А потом поднял взгляд на меня.
На одно мгновение в этих бесцветных пустых глазах мелькнуло что-то, от чего у меня мороз продрал по позвоночнику, закололо в висках и на кончиках пальцев. На это самое мгновение мне показалось, что меня окунуло в безумный, невозможный, немыслимый голод. Мне почудилось, что где-то там, глубоко в своей голове, в самых немыслимых фантазиях, критик расчленяет меня, перекручивает, перерабатывает в фарш – и печет, печет, печет со мной беляши, которыми никак не может насытиться.
– Они переехали… – Его рыдающий голос булькал, словно пузырьки в перестоявших соленьях. – Они переехали, и я не знаю куда.
– Кто – они?
Я не понимал его и, честно говоря, еще больше не понимал, зачем разговариваю с ним. Какая-то странная жалость мешалась во мне с омерзением и трусостью – мне казалось, что бежать от бывшего коллеги, пусть даже и настолько опустившегося, позорно, не соответствует какому-то кодексу чести: то ли журналиста, то ли человека вообще.
– Они! – выдохнул он густым амбре беляша, метнулся с лавочки вперед и вцепился мне в свитер. – У них ведь даже еще не было названия, они не придумали его, ха-ха, да и зачем оно им, они ведь одни такие, одни во всем городе, да что там городе – во всей стране, всем мире, говоришь «еда» – подразумеваешь их…
Его взгляд затуманился, и он стал мелко трясти головой, словно силясь выплюнуть какую-то косточку.
– Кушать подано, садитесь жрать, пожалуйста, – заперхал он фразами. – Была докторская, стала любительская. В сущности, зачем вам «Особая краковская»? Для чего вам гнилая лошадь?
Из его рта потекла ниточка слюны, смешанная с пережеванными тестом и фаршем.
– Зачем же непременно лапшу? Не надо лапшу. А хоть бы и лапшу, тоже очень неплохо! – прохлюпал он.
Я понял, о чем идет речь.
– Они не переехали. Я там был вчера, они на месте.
Кинокритик вздрогнул. На мгновение мне показалось, что его глаза вот-вот выскочат из орбит, – настолько сильно он выпучил их.
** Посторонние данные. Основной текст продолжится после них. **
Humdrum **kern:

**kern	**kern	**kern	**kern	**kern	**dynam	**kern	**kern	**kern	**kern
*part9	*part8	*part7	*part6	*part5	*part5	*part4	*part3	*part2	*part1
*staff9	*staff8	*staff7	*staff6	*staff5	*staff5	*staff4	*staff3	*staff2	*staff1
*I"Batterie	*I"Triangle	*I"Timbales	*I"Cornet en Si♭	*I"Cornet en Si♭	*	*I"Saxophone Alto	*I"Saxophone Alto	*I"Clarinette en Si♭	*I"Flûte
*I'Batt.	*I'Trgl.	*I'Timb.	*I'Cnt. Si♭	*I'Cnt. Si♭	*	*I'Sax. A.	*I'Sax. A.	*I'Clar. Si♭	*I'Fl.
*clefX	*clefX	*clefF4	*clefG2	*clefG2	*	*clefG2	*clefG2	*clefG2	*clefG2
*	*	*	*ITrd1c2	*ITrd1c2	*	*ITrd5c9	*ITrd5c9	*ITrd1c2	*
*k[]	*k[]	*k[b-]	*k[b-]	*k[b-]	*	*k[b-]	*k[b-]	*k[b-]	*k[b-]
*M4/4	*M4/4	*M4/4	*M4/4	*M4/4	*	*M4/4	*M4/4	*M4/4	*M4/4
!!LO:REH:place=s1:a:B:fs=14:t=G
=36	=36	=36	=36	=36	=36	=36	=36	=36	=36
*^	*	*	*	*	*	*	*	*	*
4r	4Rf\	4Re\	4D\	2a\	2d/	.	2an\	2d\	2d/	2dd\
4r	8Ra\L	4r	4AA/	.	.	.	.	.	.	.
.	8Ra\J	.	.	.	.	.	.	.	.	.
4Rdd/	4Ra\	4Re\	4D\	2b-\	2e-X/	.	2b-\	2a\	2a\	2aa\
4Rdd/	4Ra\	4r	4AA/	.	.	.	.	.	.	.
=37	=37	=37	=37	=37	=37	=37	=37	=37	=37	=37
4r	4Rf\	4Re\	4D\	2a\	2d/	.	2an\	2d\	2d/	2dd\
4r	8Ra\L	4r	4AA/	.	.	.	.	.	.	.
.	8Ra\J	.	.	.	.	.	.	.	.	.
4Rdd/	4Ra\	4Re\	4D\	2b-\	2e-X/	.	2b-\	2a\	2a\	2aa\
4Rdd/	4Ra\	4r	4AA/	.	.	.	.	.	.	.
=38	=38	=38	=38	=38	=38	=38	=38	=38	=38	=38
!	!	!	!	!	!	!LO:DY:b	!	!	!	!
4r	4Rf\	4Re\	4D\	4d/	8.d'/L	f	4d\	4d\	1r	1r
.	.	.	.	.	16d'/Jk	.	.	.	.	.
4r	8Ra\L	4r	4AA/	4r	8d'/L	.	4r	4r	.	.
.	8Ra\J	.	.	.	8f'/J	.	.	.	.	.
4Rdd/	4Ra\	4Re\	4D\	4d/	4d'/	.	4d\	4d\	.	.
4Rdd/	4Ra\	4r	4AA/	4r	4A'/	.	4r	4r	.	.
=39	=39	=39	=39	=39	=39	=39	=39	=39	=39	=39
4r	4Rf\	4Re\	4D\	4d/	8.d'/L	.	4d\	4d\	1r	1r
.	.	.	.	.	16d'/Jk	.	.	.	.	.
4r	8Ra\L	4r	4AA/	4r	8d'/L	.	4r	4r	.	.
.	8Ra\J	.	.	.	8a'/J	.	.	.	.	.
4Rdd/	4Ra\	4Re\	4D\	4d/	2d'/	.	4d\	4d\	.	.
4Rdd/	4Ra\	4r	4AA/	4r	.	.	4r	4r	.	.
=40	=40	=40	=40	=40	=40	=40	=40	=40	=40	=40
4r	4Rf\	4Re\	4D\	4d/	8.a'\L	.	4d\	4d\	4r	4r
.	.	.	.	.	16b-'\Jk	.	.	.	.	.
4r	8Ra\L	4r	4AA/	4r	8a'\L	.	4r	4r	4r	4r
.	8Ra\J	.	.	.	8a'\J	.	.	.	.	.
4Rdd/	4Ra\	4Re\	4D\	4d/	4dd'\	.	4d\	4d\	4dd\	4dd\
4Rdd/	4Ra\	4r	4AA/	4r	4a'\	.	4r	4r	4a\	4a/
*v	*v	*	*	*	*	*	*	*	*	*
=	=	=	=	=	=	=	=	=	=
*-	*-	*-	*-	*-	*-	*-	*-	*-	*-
Будто что-то вздулось в его голове от моих слов и пыталось пробиться наружу.
– К-как на месте?! – прохрипел он.
Костлявые пальцы сгребли мой свитер в горсть, ногти царапнули по футболке под ним.
– К-как на м-месте?.. – Его голос словно сел, звучал так, будто по сковородке скребли деревянной лопаткой. – Я н-неделю ищу их, но их н-нет.
– Они на месте, – твердо и терпеливо повторил я, взяв его тощее запястье и пытаясь освободить свой свитер. Но критик цеплялся за него так, точно тонул в глубоком болоте, а этот кусок вязаной ткани стал его единственным спасением.